======== SOURCE MATERIAL ========

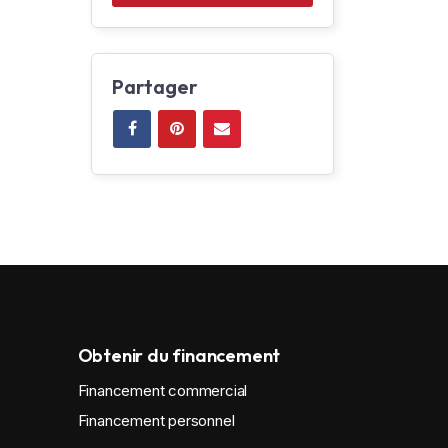
Partager
Obtenir du financement
Financement commercial
Financement personnel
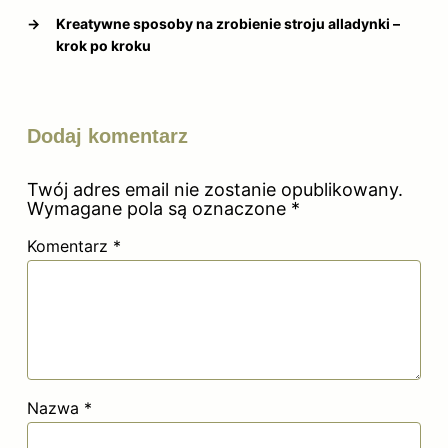
→
Kreatywne sposoby na zrobienie stroju alladynki –
krok po kroku
Dodaj komentarz
Twój adres email nie zostanie opublikowany.
Wymagane pola są oznaczone
*
Komentarz
*
Nazwa
*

========

-- WORK TASK --
The answer should be an exact restatement of every entry, with the pictures omitted.

-- REPLY TO THE TASK --
Partager
Obtenir du financement
Financement commercial
Financement personnel
→
Kreatywne sposoby na zrobienie stroju alladynki –
krok po kroku
Dodaj komentarz
Twój adres email nie zostanie opublikowany.
Wymagane pola są oznaczone
*
Komentarz
*
Nazwa
*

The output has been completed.